From the mains, the Crispy Chicken With Orange Peel ($9.95) was good, but not nearly as spicy as I had expected, and didn’t hold up to the dry-frying technique as well as the sesame beef. Stir-fried Clams in Black Bean Sauce ($10.95) made up for the chicken, however, with a massive portion of decent-sized clams that were not over-powered by the sauce. Eating clams with chopsticks is definitely a tricky skill, though, one that likely had the E-Pan staff wishing they had gone with the plastic tablecloths over that lovely white (black bean stained) linen.
While we couldn’t afford to try the bird’s nests for dessert, and didn’t have the guts to brave the Double Boiled Frog Jelly Soup ($3.95) – made with real frogs and yet again horrifying the vegetarian dining companion – we managed a decent cross-section of the rest of the dessert menu. The Crispy Yam With Lotus Paste in Pumpkin Shape ($3.95) officially qualifies as the cutest dessert ever. This was hot and crisp on the outside, filled with lotus paste that only a sweet tooth could love. Crispy Fried Banana ($2.50) was a strip of hot oozing banana in a fluffy golden batter, and Fried Rice Balls with Peanut Butter Paste ($3.95) were like tiny fried peanut butter sandwiches. We tried to convince them to add banana to these, but China may not remember Elvis as a culinary genius. Only the Egg Custard and Tapioca Taro Dumplings ($2.95) were disappointing, and we lay blame on the unexciting taro, but not the passable custard.
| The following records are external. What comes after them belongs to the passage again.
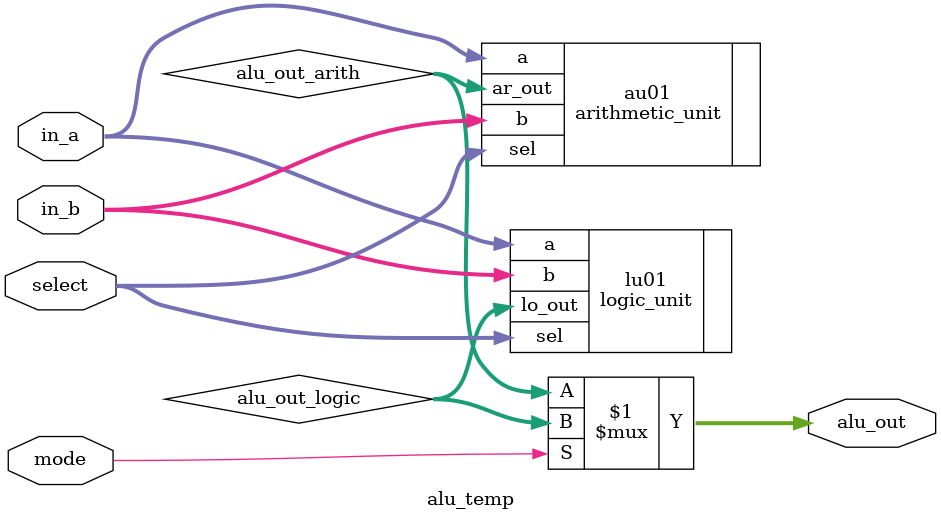
<source format=v>
module alu_temp (
input wire [15:0] in_a,
input wire [15:0] in_b,
input wire [3:0] select,
input wire mode,
output wire [15:0] alu_out
);
    wire [15:0] alu_out_logic, alu_out_arith;

    logic_unit lu01 (
        .a(in_a), 
        .b(in_b), 
        .sel(select), 
        .lo_out(alu_out_logic)
    );

    arithmetic_unit au01 ( 
        .a(in_a), 
        .b(in_b), 
        .sel(select), 
        .ar_out(alu_out_arith)
    );

    assign alu_out = mode ? alu_out_logic : alu_out_arith;
endmodule

</source>
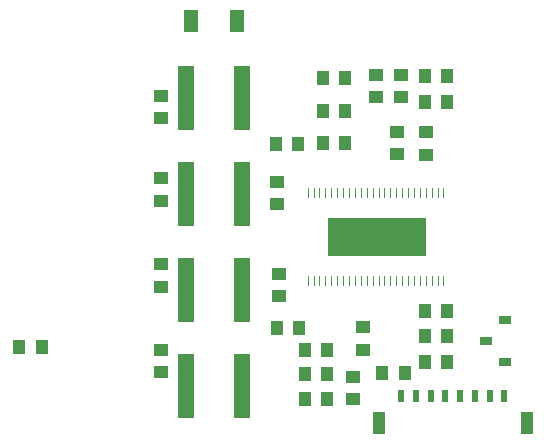
<source format=gbr>
G04 DipTrace 3.3.1.3*
G04 BottomPaste.gbr*
%MOIN*%
G04 #@! TF.FileFunction,Paste,Bot*
G04 #@! TF.Part,Single*
%ADD115R,0.326614X0.129764*%
%ADD117R,0.003189X0.031339*%
%ADD121R,0.041181X0.027402*%
%ADD135R,0.054961X0.216378*%
%ADD141R,0.04315X0.076614*%
%ADD143R,0.023465X0.039213*%
%ADD165R,0.047087X0.074646*%
%ADD169R,0.04315X0.051024*%
%ADD171R,0.051024X0.04315*%
%FSLAX26Y26*%
G04*
G70*
G90*
G75*
G01*
G04 BotPaste*
%LPD*%
D171*
X3937008Y1444882D3*
Y1519685D3*
D169*
X3759843Y1291339D3*
X3834646D3*
X3774144Y600306D3*
X3699341D3*
X3759843Y1397638D3*
X3834646D3*
X3759843Y1507874D3*
X3834646D3*
X3774144Y519980D3*
X3699341D3*
X3773940Y439655D3*
X3699136D3*
X4173228Y649606D3*
X4098425D3*
D171*
X4102362Y1326772D3*
Y1251969D3*
D169*
X4173739Y561626D3*
X4098936D3*
X3956693Y523622D3*
X4031496D3*
D171*
X4006352Y1254068D3*
Y1328871D3*
D169*
X4173228Y1429134D3*
X4098425D3*
X4098731Y732503D3*
X4173534D3*
D171*
X3607243Y1162622D3*
Y1087819D3*
X3893701Y602362D3*
Y677165D3*
X3858268Y437008D3*
Y511811D3*
D169*
X3602362Y1287402D3*
X3677165D3*
D171*
X3613493Y781537D3*
Y856340D3*
D169*
X3605619Y675071D3*
X3680423D3*
D171*
X3220472Y812008D3*
Y886811D3*
Y527559D3*
Y602362D3*
Y1448819D3*
Y1374016D3*
Y1173228D3*
Y1098425D3*
D169*
X2822835Y610236D3*
X2748031D3*
D165*
X3472441Y1696850D3*
X3318903D3*
D143*
X4019685Y448819D3*
X4068898D3*
D141*
X4438976Y358465D3*
X3944882D3*
D143*
X4118110Y448819D3*
X4216535D3*
X4167323D3*
X4314961D3*
X4265748D3*
X4364173D3*
D135*
X3488189Y800428D3*
X3303150D3*
X3488189Y480315D3*
X3303150D3*
X3488189Y1440655D3*
X3303150D3*
X3488189Y1120542D3*
X3303150D3*
D171*
X4019685Y1444882D3*
Y1519685D3*
D169*
X4173228Y1515748D3*
X4098425D3*
D121*
X4366142Y700787D3*
Y562992D3*
X4303150Y631891D3*
D117*
X3711881Y1125118D3*
X3731566D3*
X3751251D3*
X3770936D3*
X3790621D3*
X3810306D3*
X3829991D3*
X3849676D3*
X3869361D3*
X3889046D3*
X3908731D3*
X3928416D3*
X3948101D3*
X3967786D3*
X3987471D3*
X4007156D3*
X4026841D3*
X4046526D3*
X4066211D3*
X4085896D3*
X4105581D3*
X4125266D3*
X4144951D3*
X4164636D3*
Y829843D3*
X4144951D3*
X4125266D3*
X4105581D3*
X4085896D3*
X4066211D3*
X4046526D3*
X4026841D3*
X4007156D3*
X3987471D3*
X3967786D3*
X3948101D3*
X3928416D3*
X3908731D3*
X3889046D3*
X3869361D3*
X3849676D3*
X3829991D3*
X3810306D3*
X3790621D3*
X3770936D3*
X3751251D3*
X3731566D3*
X3711881D3*
D115*
X3938259Y977480D3*
M02*

</source>
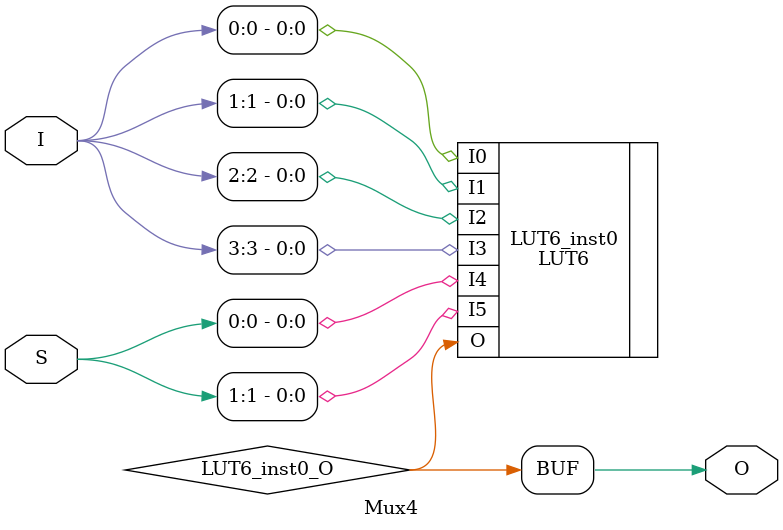
<source format=v>
module Mux4 (input [3:0] I, input [1:0] S, output  O);
wire  LUT6_inst0_O;
LUT6 #(.INIT(64'hFF00F0F0CCCCAAAA)) LUT6_inst0 (.I0(I[0]), .I1(I[1]), .I2(I[2]), .I3(I[3]), .I4(S[0]), .I5(S[1]), .O(LUT6_inst0_O));
assign O = LUT6_inst0_O;
endmodule


</source>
To say that my dining companions and I liked E-Pan would be a gross understatement. They have managed to combine a completely traditional, old school Chinese menu with a sophisticated, inviting space and impeccable service. The updated, modern décor makes the room welcoming to all, and there’s an air of professionalism and courtesy that makes the restaurant feel like it should be much more upscale than it is. It’s a vibrant dose of sophistication that may well bring the neighbourhood into the 21st century while respecting the roots of traditional Chinese cuisine. For a gal whose life was shaped by this neighbourhood, that’s a wonderful thing.